VMware announced this week the availability of stretched availability zone clusters in VMware Cloud on AWS. This has stirred up a lot of interest in the offering and customers are jumping on it. To me it is very reminiscent of the old days of metro-clusters. When we announced metro-clusters a few years back people were scrambling to implement them – whether they really needed them or not. It was cool and shiny and fancy – all the things us techies love! But as architects we need to take a step back and look at the business requirements and whether the complexity is warranted.
Along with this new offering we have Site Recovery as-a-Service that has been available for some time in VMware Cloud. This is very familiar to many of us as its pretty much SRM in the cloud. This offers a robust Disaster Recovery solution for on-prem to cloud or even cloud to cloud.
I’m not going to get in to the technical nitty gritty of these solutions, some of our fantastic VMware resources have already done this. To get up to speed on the solutions I recommend reading the following posts:
What I really want to discuss is the difference between the two and the use cases for each.
- Use Cases:
- Very low RTO/RPO application requirements (Sub 5 minute)
- For use with high availability application architectures
- Fully automated protection from AWS AZ outages intra-region
- Fully automated
- Very low RTO/RPO
- Low latency spanned L2
- VPN will automatically come up at available site – depending on the AZ that fails connections may drop and need to be reconnected
- Application startup order is random, currently HA restart priorities are not available (roadmap item)
- Data egress charges – this can be quite costly depending on workload – billed at a lower rate than normal egress charges – 1c/GB
- Additional cluster charge for stretched-AZ feature
- Requires enough capacity at each site for all workloads
- Possible performance degradation due to writes being committed on both sides
- Does not protect from data corruption, nor offer multiple recovery points
- Only same region supported
- Requires minimum 6 hosts
- Hosts must be added 2 at a time
Site Recovery as-a-Service:
- Use Cases:
- Site to site recovery (either on-prem to VMC or VMC to VMC)
- Orchestrated recovery
- Planned migrations
- Recovery plans are testable – this is a HUGE value, to me you don’t have DR unless you test it.

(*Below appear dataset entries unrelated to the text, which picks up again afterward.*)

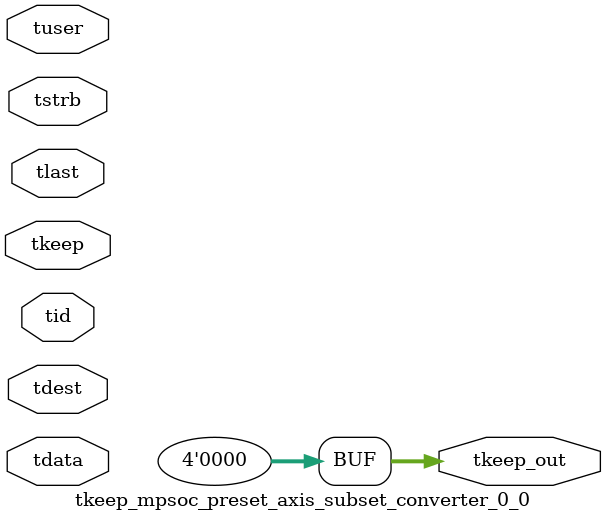
<source format=v>


`timescale 1ps/1ps

module tkeep_mpsoc_preset_axis_subset_converter_0_0 #
(
parameter C_S_AXIS_TDATA_WIDTH = 32,
parameter C_S_AXIS_TUSER_WIDTH = 0,
parameter C_S_AXIS_TID_WIDTH   = 0,
parameter C_S_AXIS_TDEST_WIDTH = 0,
parameter C_M_AXIS_TDATA_WIDTH = 32
)
(
input  [(C_S_AXIS_TDATA_WIDTH == 0 ? 1 : C_S_AXIS_TDATA_WIDTH)-1:0     ] tdata,
input  [(C_S_AXIS_TUSER_WIDTH == 0 ? 1 : C_S_AXIS_TUSER_WIDTH)-1:0     ] tuser,
input  [(C_S_AXIS_TID_WIDTH   == 0 ? 1 : C_S_AXIS_TID_WIDTH)-1:0       ] tid,
input  [(C_S_AXIS_TDEST_WIDTH == 0 ? 1 : C_S_AXIS_TDEST_WIDTH)-1:0     ] tdest,
input  [(C_S_AXIS_TDATA_WIDTH/8)-1:0 ] tkeep,
input  [(C_S_AXIS_TDATA_WIDTH/8)-1:0 ] tstrb,
input                                                                    tlast,
output [(C_M_AXIS_TDATA_WIDTH/8)-1:0 ] tkeep_out
);

assign tkeep_out = {1'b0};

endmodule


</source>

- Does not require synchronous storage or spanned L2
- Orchestrated failover plans ensure application availability
- Protects from region failures
- Multiple point-in-time restore options
- Recovery site can be used for non-critical workloads that are automatically powered off in recovery plan
- Can utilize a low number of hosts in recovery site and scale up extremely fast in the event of a disaster
- Requires manual failover initiation – someone needs to hit the button
- Per VM cost
- Lowest RPO available is 5 minutes
- Requires enough capacity at failover site for all workloads
- Requires minimum 4 hosts at each site
This is just a brief overview of the solutions, an in-depth discussion with your customers really needs to be had to figure out which solution is right for them. It might also not be an “or” but an “and” as these solutions can be combined.
To me this really boils down to the age old discussion of “availability” versus “recoverability” which I wont get in to as its a blog post on its own – read my compatriots blog post (https://cloud.vmware.com/community/2018/05/01/business-continuity-planning-basics-vmware-cloud-aws/) for that info. These concepts are very often interchanged but solve very different problems. I hope this post has highlighted those differences in our offering and will help in making a decision for you and your customers.